Neuromancer by William Gibson

 I last read this novel in something like 1996. That was long ago, and the world has changed. We all live our lives, to a large degree, within the Internet, and it’s strange to see elements of this here, in the first major novel to predict the kind of technological future we ended up having. Not that it uses its crystal ball with perfection: this is a future very much forged in the anxieties of the ‘80s, with fear of nuclear war (a limited exchange took place in Germany but it rightly not much dwelt upon, corporate power and the rise of Japan. Everyone still smokes.

Yet this, along with Blade Runner, is the traditional starting point of Cyberpunk, perhaps personified by the cyborg, beshaded sexiness of the awesome Molly. 

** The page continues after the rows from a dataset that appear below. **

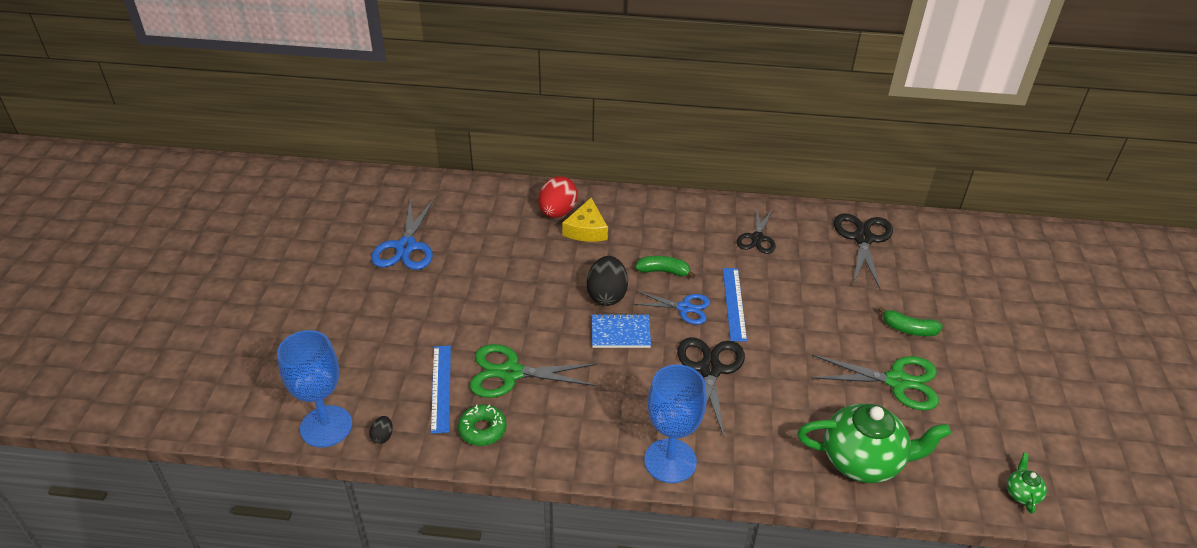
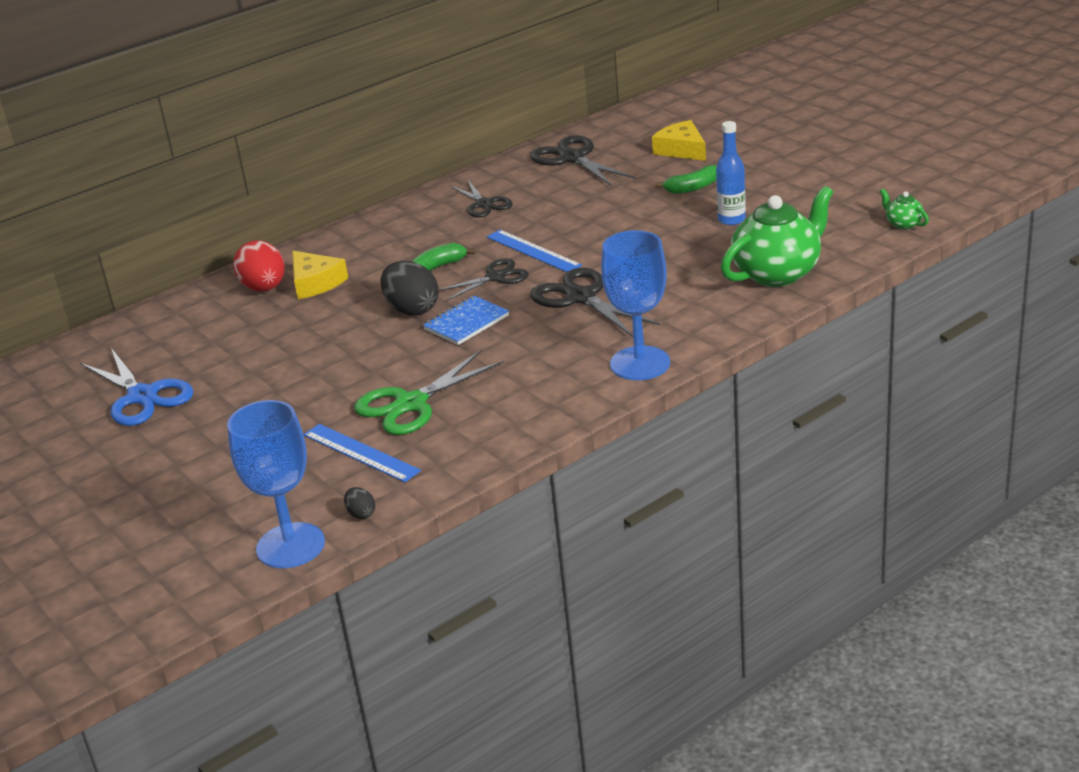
camera: 40 degrees left, 10 degrees down
green donut [458,404,506,446] -> none
blue scissors [634,291,710,325] -> black scissors [439,259,529,301]
green scissors [811,355,939,411] -> blue bottle [716,121,746,225]
none -> yellow cheese [652,120,706,161]

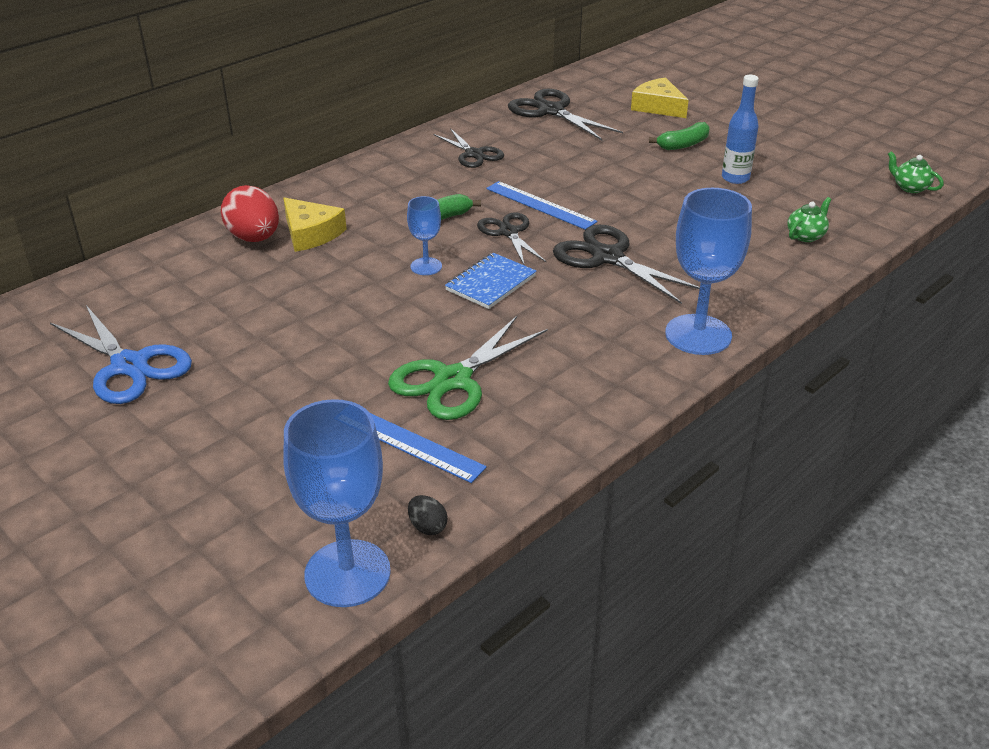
camera: 10 degrees left, 5 degrees up
black egg [381,261,439,315] -> blue goblet [407,196,442,275]
black scissors [439,259,529,301] -> black scissors turned 75 degrees counterclockwise [477,212,547,265]
green teapot [721,186,833,287] -> green teapot [787,197,832,242], size x0.43

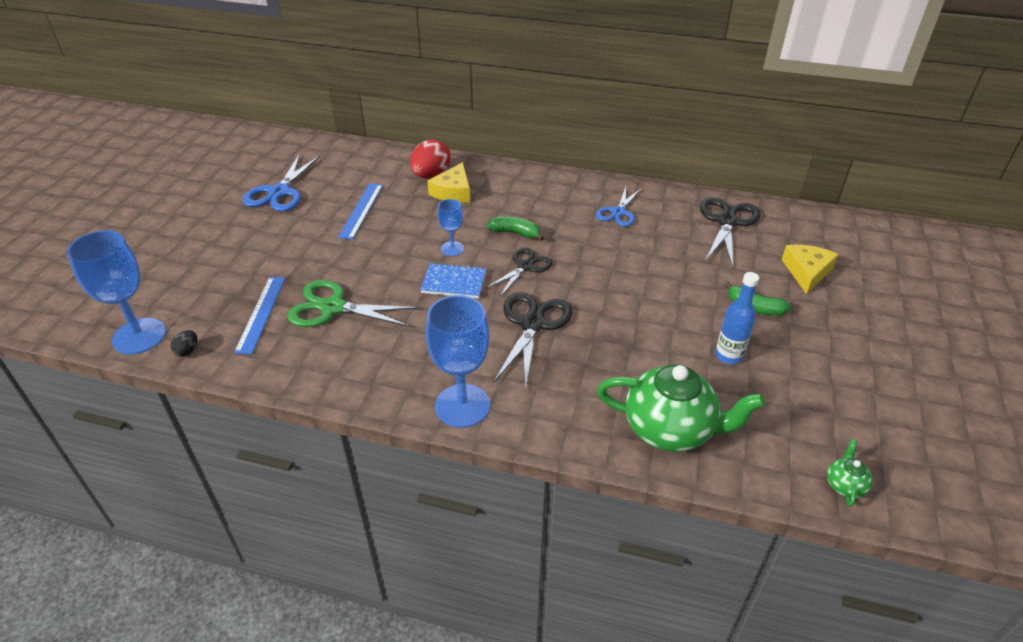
camera: 60 degrees right, 5 degrees up
black scissors [434,128,504,168] -> blue scissors [596,187,642,226]
blue ruler [486,181,597,230] -> blue ruler moved to [338,183,383,240]
green teapot [787,197,832,242] -> green teapot [597,364,765,452], size x2.31

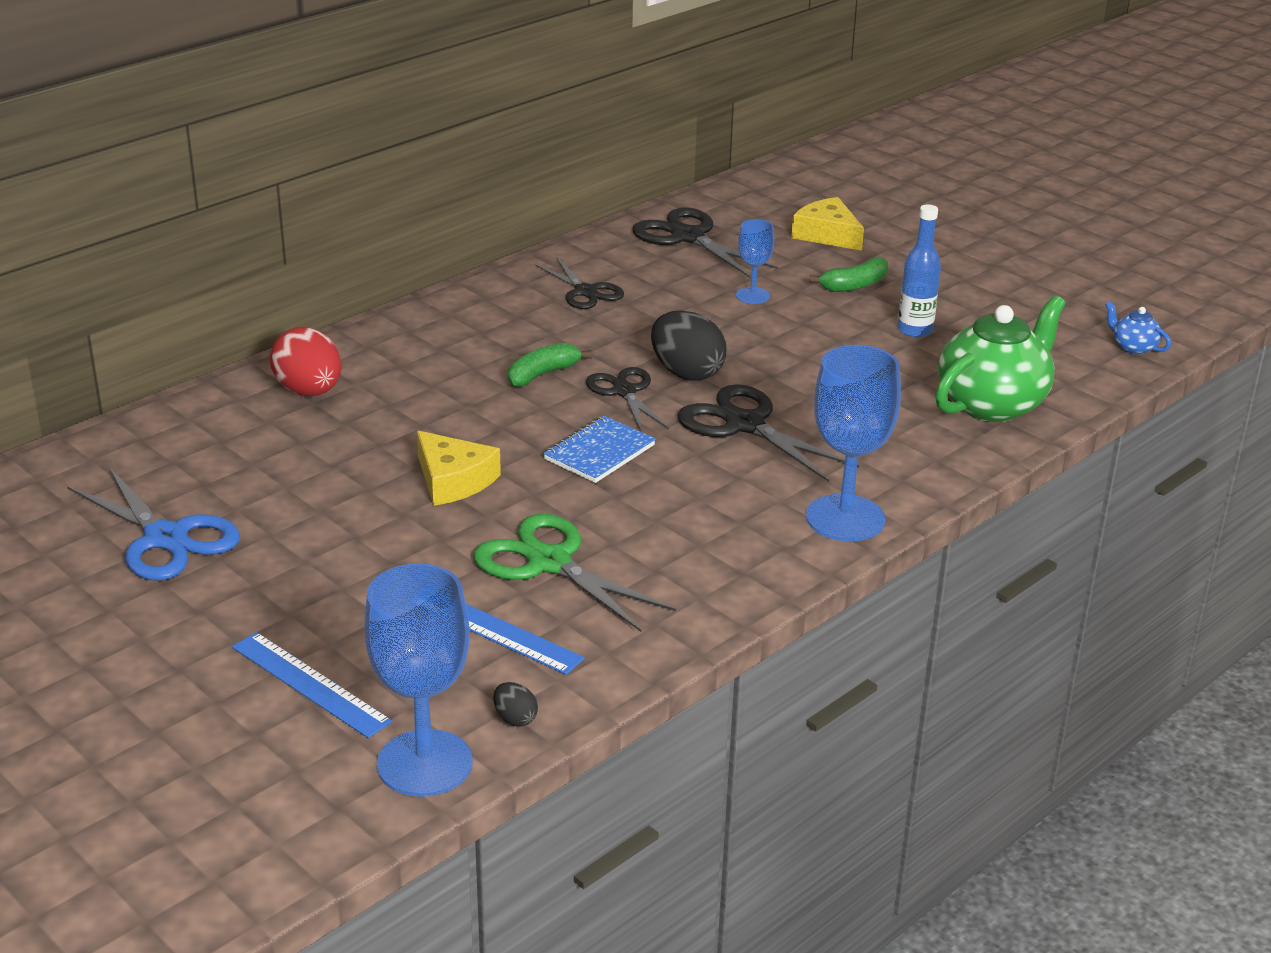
camera: 60 degrees left, 10 degrees down
green scissors [287,280,420,327] -> green scissors turned 90 degrees clockwise [473,514,676,632]
blue ruler [338,183,383,240] -> blue ruler moved to [232,632,393,738]
yellow cheese [427,162,470,202] -> yellow cheese moved to [417,431,501,506]
blue goblet [438,199,464,256] -> blue goblet moved to [736,219,774,304]
blue scissors [596,187,642,226] -> black scissors [535,257,624,309]
green teapot [827,439,873,507] -> blue teapot [1105,301,1171,354]
none -> black egg [651,310,727,381]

Oddly, the tropes of cyberpunk- the cyborg surgery, the Matrix, the corporate dominance- are all very much fully-formed here, but they are primarily visual, and this novel is not. It is deeply clever and contextual but the prose style and narrative do not hold our hand. This is a supremely effective prose style but one which leaves much to the reader. It is also a prose style that would simply confuse and annoy if used by a lesser writer- as it would be, often, in the following decade.

This novel is at once cutting-edge cool and rather difficult. You can definitely see the much-discussed influence of William S. Burroughs. There’s a reason that a novel so famous has never been filmed: much of it takes place in confusing, abstract and dreamlike landscapes. It is, nevertheless both phenomenally important and a work of pure genius.